PROVIDED MATERIAL START

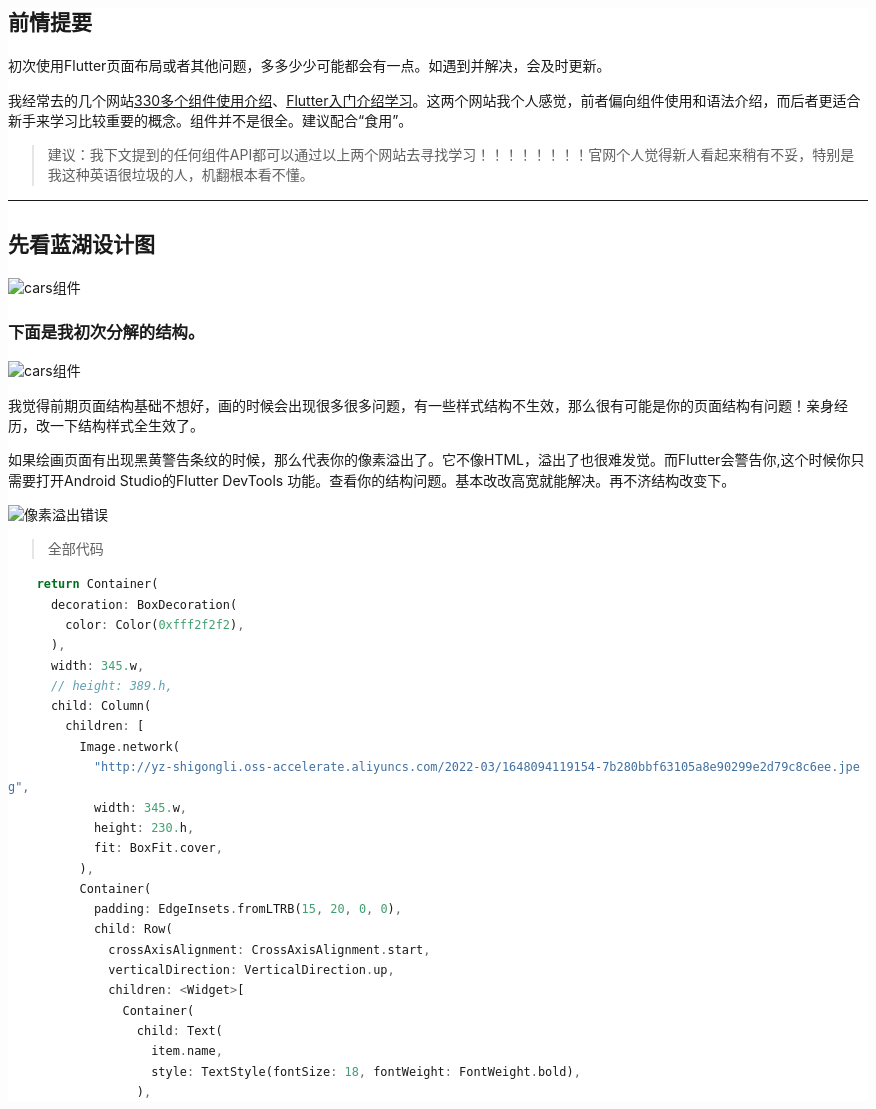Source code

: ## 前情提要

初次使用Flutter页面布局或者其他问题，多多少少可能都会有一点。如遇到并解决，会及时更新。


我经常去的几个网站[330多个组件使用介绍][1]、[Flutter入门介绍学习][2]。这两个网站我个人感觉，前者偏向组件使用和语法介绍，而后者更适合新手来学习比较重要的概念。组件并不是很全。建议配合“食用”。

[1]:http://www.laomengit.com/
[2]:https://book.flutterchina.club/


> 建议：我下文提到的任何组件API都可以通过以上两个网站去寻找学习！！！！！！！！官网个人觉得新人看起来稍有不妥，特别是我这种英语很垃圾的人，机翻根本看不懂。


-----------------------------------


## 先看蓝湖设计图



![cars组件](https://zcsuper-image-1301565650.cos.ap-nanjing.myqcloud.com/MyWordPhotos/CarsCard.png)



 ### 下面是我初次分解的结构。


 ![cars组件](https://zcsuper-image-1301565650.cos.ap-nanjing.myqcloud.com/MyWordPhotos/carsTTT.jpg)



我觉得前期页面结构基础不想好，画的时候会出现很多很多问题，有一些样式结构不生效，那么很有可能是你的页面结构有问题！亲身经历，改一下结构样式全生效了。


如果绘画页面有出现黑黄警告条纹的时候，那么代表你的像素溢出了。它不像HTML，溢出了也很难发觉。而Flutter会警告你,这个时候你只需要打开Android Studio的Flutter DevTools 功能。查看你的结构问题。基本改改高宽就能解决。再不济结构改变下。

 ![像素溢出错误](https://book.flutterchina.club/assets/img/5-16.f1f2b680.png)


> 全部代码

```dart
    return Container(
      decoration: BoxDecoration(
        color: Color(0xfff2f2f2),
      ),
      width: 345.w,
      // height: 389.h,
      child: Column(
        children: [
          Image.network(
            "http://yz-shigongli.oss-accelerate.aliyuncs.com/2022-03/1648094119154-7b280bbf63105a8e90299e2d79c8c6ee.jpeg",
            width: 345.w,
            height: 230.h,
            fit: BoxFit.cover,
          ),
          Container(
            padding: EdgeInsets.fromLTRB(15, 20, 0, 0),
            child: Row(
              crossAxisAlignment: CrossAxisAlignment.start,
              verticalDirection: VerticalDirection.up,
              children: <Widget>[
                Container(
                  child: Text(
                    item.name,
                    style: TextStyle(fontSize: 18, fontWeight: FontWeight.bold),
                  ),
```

PROVIDED MATERIAL END
PROVIDED MATERIAL START

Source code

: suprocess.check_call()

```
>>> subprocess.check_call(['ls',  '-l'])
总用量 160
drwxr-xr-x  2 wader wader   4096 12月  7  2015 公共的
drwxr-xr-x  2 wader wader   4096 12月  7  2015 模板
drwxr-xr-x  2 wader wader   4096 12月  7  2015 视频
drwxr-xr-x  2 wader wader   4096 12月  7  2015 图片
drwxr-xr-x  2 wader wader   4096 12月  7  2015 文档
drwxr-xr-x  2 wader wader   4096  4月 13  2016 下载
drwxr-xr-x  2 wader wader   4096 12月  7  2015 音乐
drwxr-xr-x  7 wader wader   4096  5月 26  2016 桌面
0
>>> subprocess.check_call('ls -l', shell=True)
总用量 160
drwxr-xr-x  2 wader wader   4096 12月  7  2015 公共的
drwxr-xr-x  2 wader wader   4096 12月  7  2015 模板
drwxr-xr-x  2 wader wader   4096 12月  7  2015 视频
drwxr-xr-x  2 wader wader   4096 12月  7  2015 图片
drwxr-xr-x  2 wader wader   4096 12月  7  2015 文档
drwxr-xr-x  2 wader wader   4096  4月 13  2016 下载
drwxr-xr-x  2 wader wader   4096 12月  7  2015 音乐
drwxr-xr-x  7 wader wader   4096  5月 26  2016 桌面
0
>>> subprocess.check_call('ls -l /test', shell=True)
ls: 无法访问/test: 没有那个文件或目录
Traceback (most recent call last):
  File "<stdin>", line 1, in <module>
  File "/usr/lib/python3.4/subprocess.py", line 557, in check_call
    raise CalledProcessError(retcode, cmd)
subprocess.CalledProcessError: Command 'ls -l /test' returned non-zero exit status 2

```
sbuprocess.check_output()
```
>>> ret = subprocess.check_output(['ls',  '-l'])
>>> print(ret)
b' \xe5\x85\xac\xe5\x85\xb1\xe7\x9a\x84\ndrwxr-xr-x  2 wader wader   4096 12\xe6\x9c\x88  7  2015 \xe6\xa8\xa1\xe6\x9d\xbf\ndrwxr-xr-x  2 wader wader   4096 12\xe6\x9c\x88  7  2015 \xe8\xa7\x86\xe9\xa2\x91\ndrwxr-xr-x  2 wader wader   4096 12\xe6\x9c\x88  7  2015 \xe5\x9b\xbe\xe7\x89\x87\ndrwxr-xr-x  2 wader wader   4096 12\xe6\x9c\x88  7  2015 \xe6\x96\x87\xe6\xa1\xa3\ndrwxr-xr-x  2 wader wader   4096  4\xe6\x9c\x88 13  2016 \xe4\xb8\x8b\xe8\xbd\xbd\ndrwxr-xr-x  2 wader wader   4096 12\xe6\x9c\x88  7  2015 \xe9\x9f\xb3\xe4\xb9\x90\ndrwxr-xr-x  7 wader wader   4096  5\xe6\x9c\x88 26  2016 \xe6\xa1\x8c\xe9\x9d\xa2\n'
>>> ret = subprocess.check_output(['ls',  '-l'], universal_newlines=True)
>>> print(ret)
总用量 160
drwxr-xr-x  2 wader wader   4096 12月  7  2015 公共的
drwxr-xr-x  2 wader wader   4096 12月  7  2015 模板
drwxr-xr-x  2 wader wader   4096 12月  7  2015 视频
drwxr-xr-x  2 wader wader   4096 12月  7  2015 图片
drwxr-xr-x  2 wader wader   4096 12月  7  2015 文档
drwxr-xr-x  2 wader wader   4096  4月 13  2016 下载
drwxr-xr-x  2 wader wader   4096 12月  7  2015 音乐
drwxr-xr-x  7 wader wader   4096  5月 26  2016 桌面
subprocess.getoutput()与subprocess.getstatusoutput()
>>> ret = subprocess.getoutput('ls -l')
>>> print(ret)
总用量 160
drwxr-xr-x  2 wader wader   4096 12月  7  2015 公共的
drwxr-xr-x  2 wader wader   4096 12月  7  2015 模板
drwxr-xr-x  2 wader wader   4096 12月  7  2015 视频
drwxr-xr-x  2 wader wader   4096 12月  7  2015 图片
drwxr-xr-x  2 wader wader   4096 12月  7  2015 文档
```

PROVIDED MATERIAL END
PROVIDED MATERIAL START

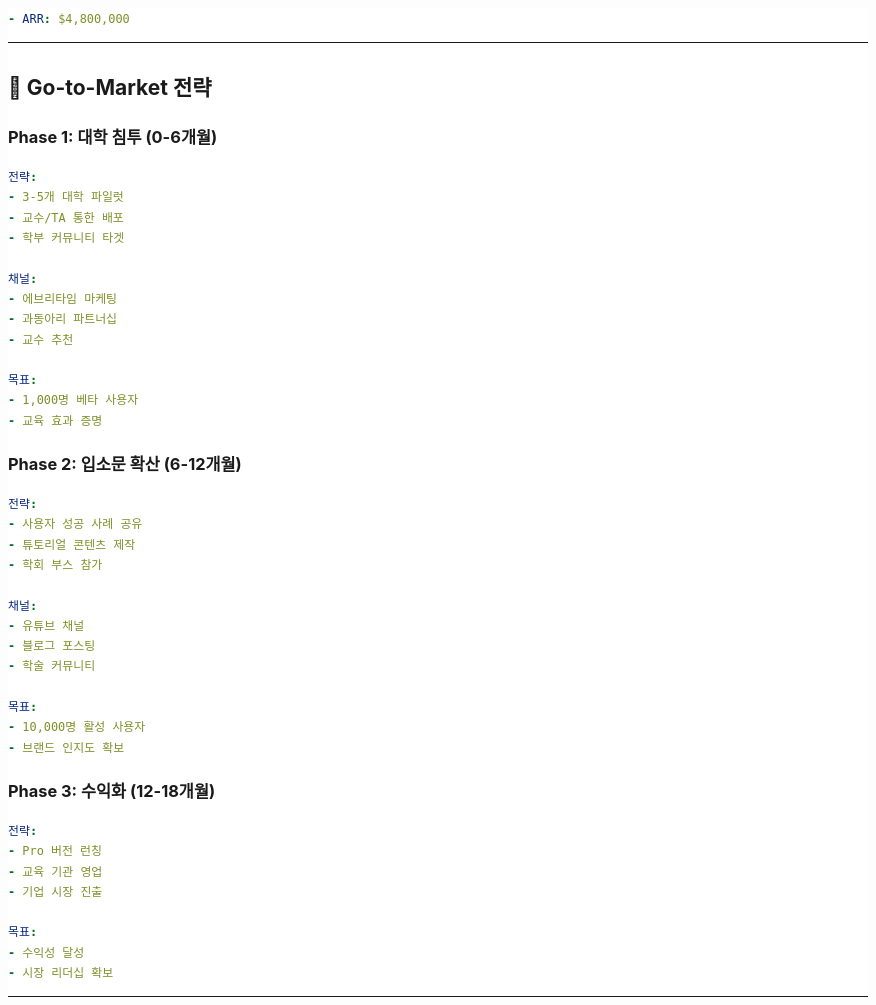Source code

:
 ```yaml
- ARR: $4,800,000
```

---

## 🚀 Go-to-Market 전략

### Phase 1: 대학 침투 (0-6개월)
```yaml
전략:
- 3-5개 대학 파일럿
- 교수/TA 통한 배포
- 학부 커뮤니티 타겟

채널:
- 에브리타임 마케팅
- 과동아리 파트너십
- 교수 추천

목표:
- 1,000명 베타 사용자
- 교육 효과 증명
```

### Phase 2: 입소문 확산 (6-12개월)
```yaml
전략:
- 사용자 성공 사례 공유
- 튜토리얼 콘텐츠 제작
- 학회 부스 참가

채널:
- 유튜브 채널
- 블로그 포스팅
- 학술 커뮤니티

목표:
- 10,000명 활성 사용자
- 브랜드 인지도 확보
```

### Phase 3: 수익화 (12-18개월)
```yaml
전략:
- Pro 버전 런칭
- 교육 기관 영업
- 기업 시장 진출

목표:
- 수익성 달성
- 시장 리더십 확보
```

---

PROVIDED MATERIAL END

WHAT THE EXERCISE ASKS: Among the records, find every line holding the word "True" and copy it.

OUTPUT FOR THIS EXERCISE:
>>> subprocess.check_call('ls -l', shell=True)
>>> subprocess.check_call('ls -l /test', shell=True)
>>> ret = subprocess.check_output(['ls',  '-l'], universal_newlines=True)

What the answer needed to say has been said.